Os gastos do governo com o setor audiovisual atingiram seu patamar mais elevado de todos os tempos em 2025, ano marcado pelo aguardado lançamento do filme “O Agente Secreto”. O montante despendido superou todas as marcas anteriores, gerando discussões sobre as prioridades e o impacto da política cultural no país.
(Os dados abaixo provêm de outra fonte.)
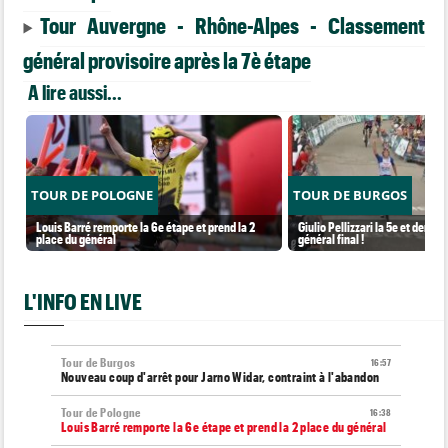
Tour Auvergne - Rhône-Alpes - Classement
général provisoire après la 7è étape
A lire aussi...
TOUR DE POLOGNE
TOUR DE BURGOS
Louis Barré remporte la 6e étape et prend la 2
Giulio Pellizzari la 5e et derniè
place du général
général final !
L'INFO EN LIVE
Tour de Burgos
16:57
Nouveau coup d'arrêt pour Jarno Widar, contraint à l'abandon
Tour de Pologne
16:38
Louis Barré remporte la 6e étape et prend la 2 place du général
A disparada nos investimentos públicos é diretamente atribuída, em parte, à mobilização em torno de “O Agente Secreto”, uma produção que gerou grande expectativa na indústria e entre o público. Embora o filme não seja a única iniciativa contemplada, o ambiente de efervescência e o potencial de retorno cultural e econômico percebido pelo governo impulsionaram a injeção de recursos sem precedentes no setor.
Analistas de mercado e especialistas em economia criativa apontam que o aumento se deve a uma combinação de fatores, incluindo novos programas de fomento à produção, investimentos em infraestrutura para estúdios e o apoio à distribuição de conteúdos nacionais em plataformas digitais e circuitos internacionais. Representantes do Ministério da Cultura justificaram a elevação dos gastos como um investimento estratégico na economia criativa, na geração de empregos e na projeção da cultura brasileira no cenário global.
“O audiovisual é um motor de inovação e um poderoso veículo para nossa identidade cultural. Os recursos aplicados não são meros gastos, mas investimentos com retorno social e econômico tangível”, afirmou um porta-voz governamental, sem detalhar os valores exatos, mas reforçando a importância do setor.
Contudo, a notícia do recorde de gastos também acendeu o debate sobre a alocação de recursos públicos. Críticos e alguns setores da sociedade questionam a magnitude do investimento em um único setor, especialmente em um contexto de outras demandas sociais. O foco recai sobre a transparência e a eficácia na gestão desses fundos, exigindo mecanismos de controle mais rígidos para garantir que os recursos sejam aplicados de forma responsável e com o máximo benefício para a sociedade.
A indústria audiovisual, por sua vez, celebra o momento, vendo-o como uma consolidação e um reconhecimento do seu potencial de crescimento e de sua relevância cultural e econômica. O desafio agora reside em equilibrar o entusiasmo com a responsabilidade fiscal e a prestação de contas.